3 Reasons to Choose Loan Modification over Foreclosure

If you are considering a loan modification, a foreclosure is most likely in the back of your mind as well. Anytime you are in bad enough shape with your mortgage to qualify for a loan modification, foreclosure is another process that is looming in the background. While it might be closer than you would like, loan modification is still your better option. Many people might be thinking of just giving up and allowing the bank to foreclose on their homes. However, you should refrain from doing this at all costs. Here are a few reasons to consider choosing loan modification over foreclosure.

1. Keep Your House

The biggest reason to do a loan modification instead of allowing the bank to foreclose is that you get to keep your house. You do not have to subject yourself to the humiliation that comes with losing your home and you can stay right where you are. In most cases, you have lived in your home for a number of years and it is where your family calls home. You may not be ready to leave the house that you have made a home. When you leave your house, you want it to be on your terms and no one else's. Therefore, loan modification would be your superior option because you will not have to give up your home. 

2. Help Your Credit

Going through with a foreclosure can have a devastating effect on your credit. With a foreclosure on your record, you would not be able to buy a house again for several years. In most cases, the foreclosure will be on your record for at least seven years. This means that you will be forced to rent a home for much longer than you might desire. 

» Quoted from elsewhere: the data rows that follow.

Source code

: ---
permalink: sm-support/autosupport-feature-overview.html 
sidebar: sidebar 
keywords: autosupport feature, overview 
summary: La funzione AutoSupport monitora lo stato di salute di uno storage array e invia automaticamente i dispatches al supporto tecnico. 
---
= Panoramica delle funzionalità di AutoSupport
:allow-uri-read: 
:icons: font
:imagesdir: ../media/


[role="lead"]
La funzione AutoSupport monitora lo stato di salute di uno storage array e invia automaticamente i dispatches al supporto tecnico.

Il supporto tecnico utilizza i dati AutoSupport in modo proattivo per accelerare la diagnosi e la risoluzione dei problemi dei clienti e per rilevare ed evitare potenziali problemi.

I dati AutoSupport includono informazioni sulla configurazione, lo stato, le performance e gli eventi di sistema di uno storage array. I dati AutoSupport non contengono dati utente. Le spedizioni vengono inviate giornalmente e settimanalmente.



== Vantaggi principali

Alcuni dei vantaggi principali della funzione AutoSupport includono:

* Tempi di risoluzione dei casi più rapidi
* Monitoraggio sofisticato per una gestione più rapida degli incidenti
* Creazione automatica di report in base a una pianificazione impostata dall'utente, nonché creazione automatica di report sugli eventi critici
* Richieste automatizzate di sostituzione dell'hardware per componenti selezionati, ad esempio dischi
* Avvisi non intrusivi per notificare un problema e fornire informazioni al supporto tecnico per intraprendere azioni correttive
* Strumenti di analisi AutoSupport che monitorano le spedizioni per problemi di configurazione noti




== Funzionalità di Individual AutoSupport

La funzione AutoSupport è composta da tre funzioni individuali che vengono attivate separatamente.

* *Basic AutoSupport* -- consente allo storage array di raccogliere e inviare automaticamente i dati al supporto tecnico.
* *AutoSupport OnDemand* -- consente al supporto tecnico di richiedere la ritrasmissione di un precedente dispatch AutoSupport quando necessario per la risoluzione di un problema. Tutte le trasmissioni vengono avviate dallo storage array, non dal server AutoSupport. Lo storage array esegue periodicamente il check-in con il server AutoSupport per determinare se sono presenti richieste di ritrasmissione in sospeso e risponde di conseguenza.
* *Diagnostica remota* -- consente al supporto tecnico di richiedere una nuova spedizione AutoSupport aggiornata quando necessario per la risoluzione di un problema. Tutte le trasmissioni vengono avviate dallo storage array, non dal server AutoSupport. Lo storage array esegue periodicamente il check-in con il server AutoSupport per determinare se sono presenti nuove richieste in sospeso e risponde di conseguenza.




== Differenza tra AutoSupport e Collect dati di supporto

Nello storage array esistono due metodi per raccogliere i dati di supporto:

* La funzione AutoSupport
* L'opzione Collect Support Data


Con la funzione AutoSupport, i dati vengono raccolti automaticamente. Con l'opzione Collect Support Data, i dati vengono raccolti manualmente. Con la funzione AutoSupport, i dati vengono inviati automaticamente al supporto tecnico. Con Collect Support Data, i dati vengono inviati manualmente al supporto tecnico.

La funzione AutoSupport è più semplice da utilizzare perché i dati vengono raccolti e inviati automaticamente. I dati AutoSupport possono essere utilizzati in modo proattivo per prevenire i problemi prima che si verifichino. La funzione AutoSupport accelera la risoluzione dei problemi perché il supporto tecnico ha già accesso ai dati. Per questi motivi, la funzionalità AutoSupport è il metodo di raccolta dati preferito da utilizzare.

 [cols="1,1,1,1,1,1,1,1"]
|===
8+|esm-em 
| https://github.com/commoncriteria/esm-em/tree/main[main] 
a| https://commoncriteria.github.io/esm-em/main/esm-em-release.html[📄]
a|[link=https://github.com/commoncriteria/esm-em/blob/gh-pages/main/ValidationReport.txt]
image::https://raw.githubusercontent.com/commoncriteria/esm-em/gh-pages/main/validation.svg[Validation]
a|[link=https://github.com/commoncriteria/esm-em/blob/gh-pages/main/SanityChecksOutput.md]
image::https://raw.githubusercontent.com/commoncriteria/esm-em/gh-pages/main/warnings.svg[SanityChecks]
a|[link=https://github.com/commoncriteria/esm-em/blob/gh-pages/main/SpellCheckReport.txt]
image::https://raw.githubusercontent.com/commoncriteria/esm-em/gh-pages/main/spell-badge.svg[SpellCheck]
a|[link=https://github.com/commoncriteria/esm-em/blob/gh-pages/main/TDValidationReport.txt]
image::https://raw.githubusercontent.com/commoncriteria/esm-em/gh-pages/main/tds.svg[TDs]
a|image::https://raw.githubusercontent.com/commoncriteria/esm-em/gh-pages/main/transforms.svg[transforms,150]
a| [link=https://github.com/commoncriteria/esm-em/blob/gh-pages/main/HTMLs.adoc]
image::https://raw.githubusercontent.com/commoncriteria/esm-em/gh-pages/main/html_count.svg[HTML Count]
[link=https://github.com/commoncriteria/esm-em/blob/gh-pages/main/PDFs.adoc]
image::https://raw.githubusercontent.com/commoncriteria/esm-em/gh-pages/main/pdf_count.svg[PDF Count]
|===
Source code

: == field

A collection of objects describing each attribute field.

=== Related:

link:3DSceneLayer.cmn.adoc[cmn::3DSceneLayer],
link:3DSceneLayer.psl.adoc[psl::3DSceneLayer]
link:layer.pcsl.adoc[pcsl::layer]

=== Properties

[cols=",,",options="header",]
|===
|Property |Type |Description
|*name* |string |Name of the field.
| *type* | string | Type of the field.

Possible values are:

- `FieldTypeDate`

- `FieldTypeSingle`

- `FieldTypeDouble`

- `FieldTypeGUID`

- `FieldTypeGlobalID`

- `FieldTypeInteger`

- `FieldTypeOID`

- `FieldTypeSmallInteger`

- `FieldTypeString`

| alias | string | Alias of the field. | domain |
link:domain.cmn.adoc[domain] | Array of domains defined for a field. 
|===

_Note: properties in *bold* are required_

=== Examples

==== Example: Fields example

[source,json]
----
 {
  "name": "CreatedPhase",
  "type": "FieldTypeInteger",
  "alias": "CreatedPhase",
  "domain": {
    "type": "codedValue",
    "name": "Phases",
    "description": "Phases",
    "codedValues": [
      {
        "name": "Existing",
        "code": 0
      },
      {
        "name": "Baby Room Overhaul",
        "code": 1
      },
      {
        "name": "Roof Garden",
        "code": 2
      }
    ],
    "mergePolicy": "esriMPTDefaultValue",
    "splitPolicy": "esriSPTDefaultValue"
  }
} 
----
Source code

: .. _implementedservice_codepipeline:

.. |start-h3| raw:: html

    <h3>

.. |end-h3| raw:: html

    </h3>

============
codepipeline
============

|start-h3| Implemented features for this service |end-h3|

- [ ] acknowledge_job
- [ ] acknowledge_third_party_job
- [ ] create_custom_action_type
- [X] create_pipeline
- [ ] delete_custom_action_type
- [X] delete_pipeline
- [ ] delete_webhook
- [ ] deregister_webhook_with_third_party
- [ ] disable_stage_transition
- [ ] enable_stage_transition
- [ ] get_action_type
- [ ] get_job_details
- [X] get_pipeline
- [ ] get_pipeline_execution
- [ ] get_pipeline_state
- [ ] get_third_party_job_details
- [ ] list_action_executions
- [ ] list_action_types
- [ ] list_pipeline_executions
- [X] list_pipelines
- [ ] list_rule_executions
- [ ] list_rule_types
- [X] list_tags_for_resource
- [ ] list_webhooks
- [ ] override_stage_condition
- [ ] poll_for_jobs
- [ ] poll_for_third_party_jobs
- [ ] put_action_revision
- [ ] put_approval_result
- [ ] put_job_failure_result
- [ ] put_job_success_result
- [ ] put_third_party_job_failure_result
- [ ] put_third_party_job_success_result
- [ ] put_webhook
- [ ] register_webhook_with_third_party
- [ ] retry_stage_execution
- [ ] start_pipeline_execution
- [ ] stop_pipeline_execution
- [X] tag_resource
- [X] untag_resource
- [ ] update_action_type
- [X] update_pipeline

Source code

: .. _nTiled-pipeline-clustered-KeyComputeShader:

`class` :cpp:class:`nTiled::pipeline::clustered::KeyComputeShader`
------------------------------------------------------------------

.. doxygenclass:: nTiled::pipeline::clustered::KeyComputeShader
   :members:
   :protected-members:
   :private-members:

Loan modification will also have a negative effect on your credit. However, the damage will not be as bad as if you went through a full-blown foreclosure on your home. Choosing the lesser of the two evils is definitely the best choice as far as your credit file is concerned. When your credit is ruined it becomes difficult to buy the things that you want to buy. You will pay higher interest than everyone else if you are even approved for a loan. It is much easier on you in the long run if you just modify your existing loan.

3. Cheaper Payment

When the bank agrees to modify their loan with you, it is because you have not had an easy time with the current payment. Most of the time, you have fallen behind by a few months and you cannot afford the payment. Maybe you lost your job or had to take a pay cut. Regardless of the reason behind it, you can no longer afford your current payment. 

The bank understands this and may be willing to decrease your monthly payment and interest rate in order to keep you in your house. You will still get to keep the house, but you may be able to have a monthly payment that is lower than it once was.